The colour of fruits of all the parental lines LM 9, Arka Sheetal (AS), checks LM 3, LM 15, PBLM and all the progenies were light green in colour. Progeny of C1-1 fruits were dark green in colour, may cause due to mutation or seed admixture. First parent was obtuse in shape while another parent was acute in shape. Out of two hundred observed fruits in F3 generation 97 fruits were obtuse in shape and 103 fruits were acute in shape. The segregation pattern fits well in 1:1 ratio in F3 generation. Parent one (LM 9) recorded with sparse hair, parent 2 (AS) having profuse hairs. Among 200 observed plants in F3 generation, 108 fruits recorded profuse hair and 92 fruits recorded sparse hairs. F3 progenies segregated in 1:1 ratio (Tables 1 and 2).

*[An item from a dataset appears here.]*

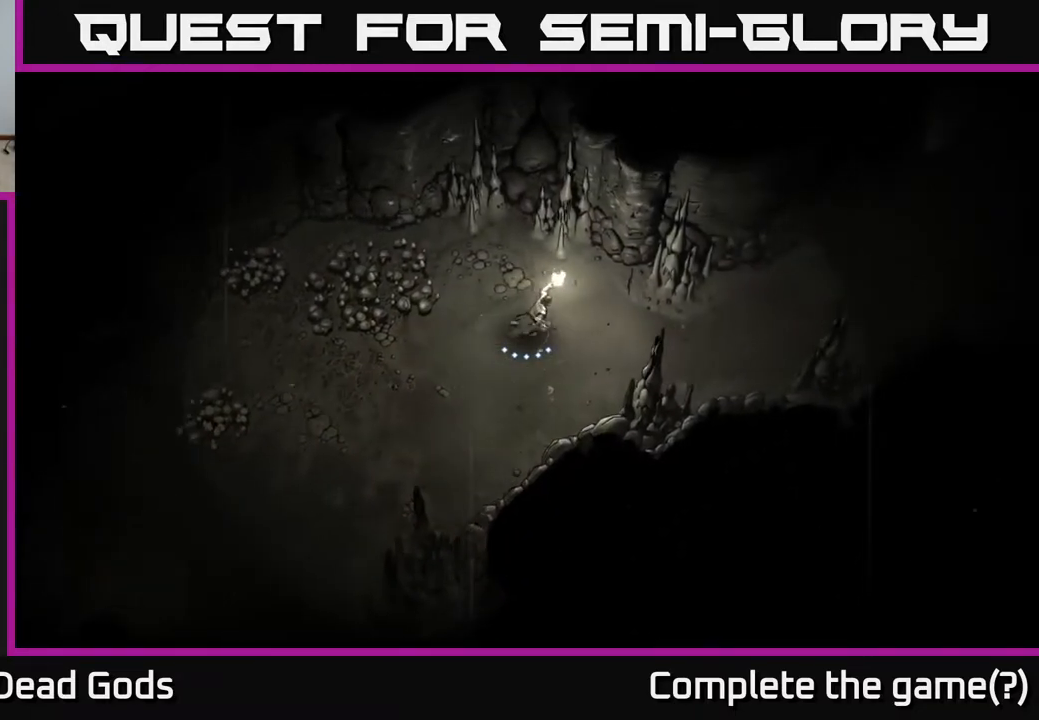
{"buttons": [], "left_stick": "right", "right_stick": "center", "events": [[50, "left_stick", "right"]]}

Table 1: Estimation of variability, heritability, genetic advance and genetic advance as percent of mean for earliness and yield characters in three crosses of long melon

Table 2: Estimation of variability, heritability, genetic advance and genetic advance as percent of mean for following characters in three crosses of longmelon

Conclusions

The characters viz., days to 50% germination, node of first male and female flower, sex ratio, fruit length, average fruit weight and shelf life, fruit yield and duration of harvesting recorded high heritability (>60%) coupled with high GAM (>20%), indicates traits governed by additive gene action and further crop improvement can be done through direct selection.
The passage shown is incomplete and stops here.